Improving nurse education critical to improving control of breast cancer worldwide

The most significant need worldwide is to improve nurse education in breast cancer patient care, management, and clinical research, results of a consensus study among international leaders in breast cancer have found.

While medical advances have greatly reduced breast cancer morbidity and mortality in developed nations, the majority of the world's women—nearly 90% who live in low and middle income nations—still lack access to breast cancer prevention, screening, and treatment, noted Lillie Shockney, RN, BS, MAS, director of the Johns Hopkins Avon Foundation Breast Center, Johns Hopkins University, Baltimore, Maryland, and colleagues from institutions in Saudi Arabia, Brazil, Taiwan, Korea, and the United States. An acute lack of research and reliable epidemiologic data also exists in these countries.

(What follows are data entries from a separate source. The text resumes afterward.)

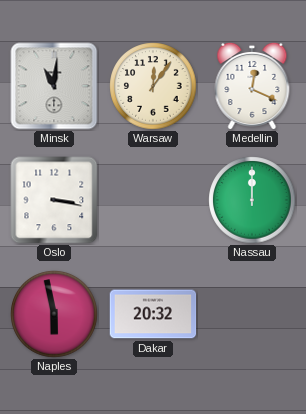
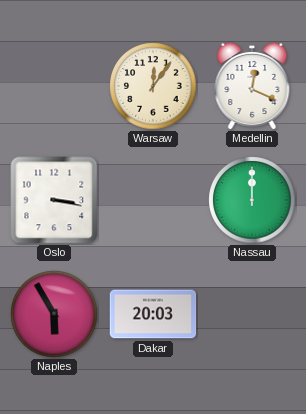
Minsk: 11:01 -> none
Naples: 5:58 -> 5:55
Dakar: 20:32 -> 20:03
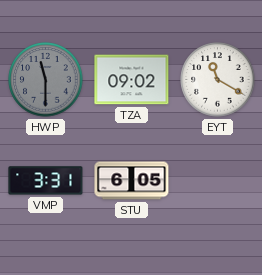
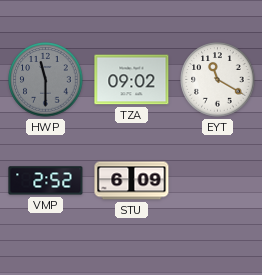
VMP: 3:31 -> 2:52
STU: 6:05 -> 6:09
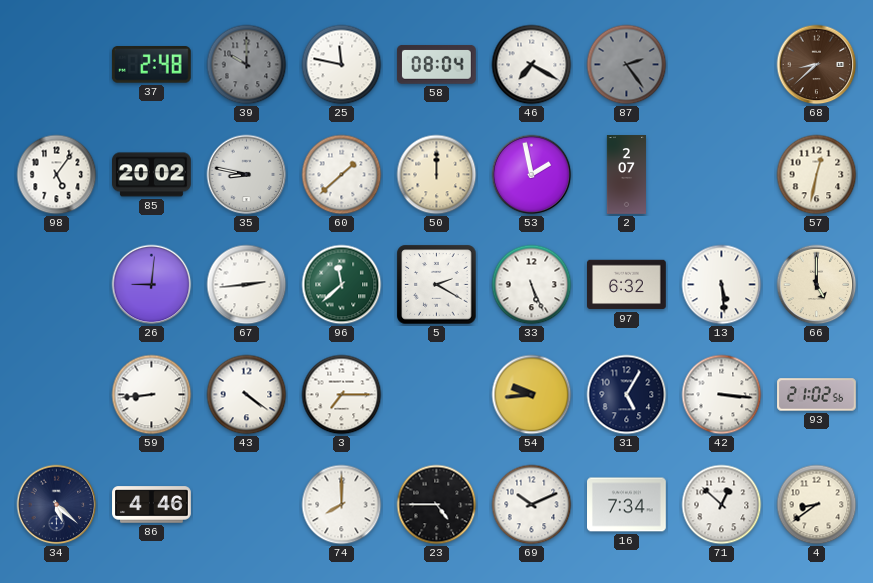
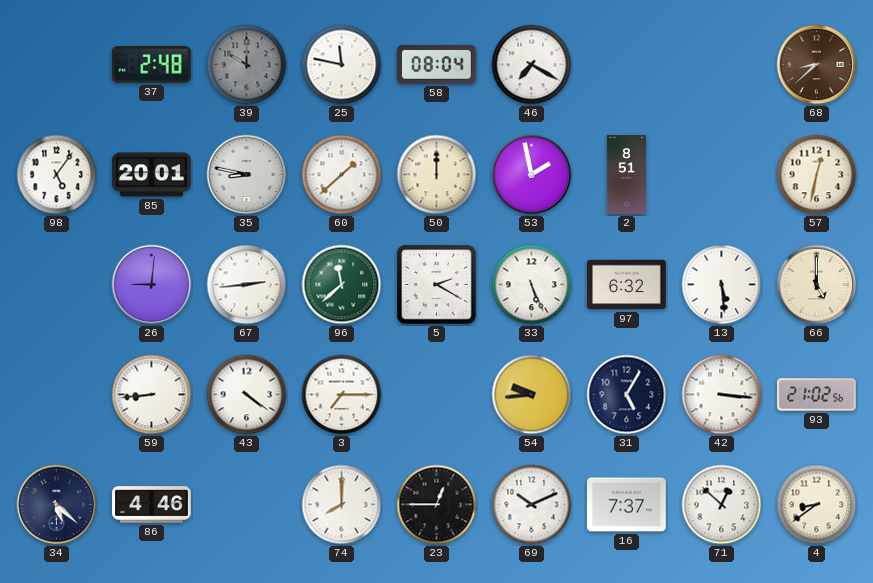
87: 2:24 -> none
85: 20:02 -> 20:01
2: 2:07 -> 8:51
23: 4:45 -> 12:45
16: 7:34 -> 7:37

The consensus study was conducted to identify emerging needs and challenges observed by breast cancer thought leaders in diverse international settings representing the majority of women in the developing world, and to identify strategies for improving breast cancer control, Shockney told colleagues attending the Oncology Nursing Society 36th Annual Congress.

A total of 225 breast cancer medical, advocacy, and policy leaders from 30 countries in Latin America, Asia, the Middle East/North and South Africa, Canada, and Australia representing 59% of women in the world participated in this study. The study sample included breast cancer specialists (n=203), patient advocates (n=12) and policy makers (n=10). Experts participated in face-to-face or telephone interviews  averaging 1 hour that were conducted in English or the respondent's primary language. Although the survey questionnaire was structured, respondents were encouraged to express their thoughts and concerns in an open format. The answers were analyzed and 122 individual variables were identified across all answers and were then coded.

According to Shockney, the most salient needs identified were to train nurses in patient and family care, management, education, and clinical research (48%); individualize therapy (47%); and improve understanding of the reasons for apparently higher proportions of younger women presenting with more aggressive tumors among nonwhite populations (45%). They also identified the need to increase public education, including for younger women (40%) and to detect and screen younger women earlier (38%).

Analysis of these and other needs identified evolved into four key themes to improve overall breast cancer control: capacity, research, advocacy, and access. Study results were used to create taxonomy of key themes and dimensions within each theme that may be useful to governments and societies in evaluating opportunities to improve breast cancer control. Within the dimensions, the most significant need identified was to improve nurse education in breast cancer patient care, management, and clinical research.

Most respondents recognized nurses as pivotal to breast cancer patient care and outcomes. However, in addition to an acute shortage of qualified oncology nurses in most countries, those involved in breast cancer care require further education in patient and family member communications and education; in familial and other risk assessment and monitoring; in clinical research; and in multidisciplinary team participation, she concluded.

“There is a significant opportunity for ONS to play a critical role in the development of oncology and breast cancer nurse specialists internationally,” Shockney concluded during the presentation.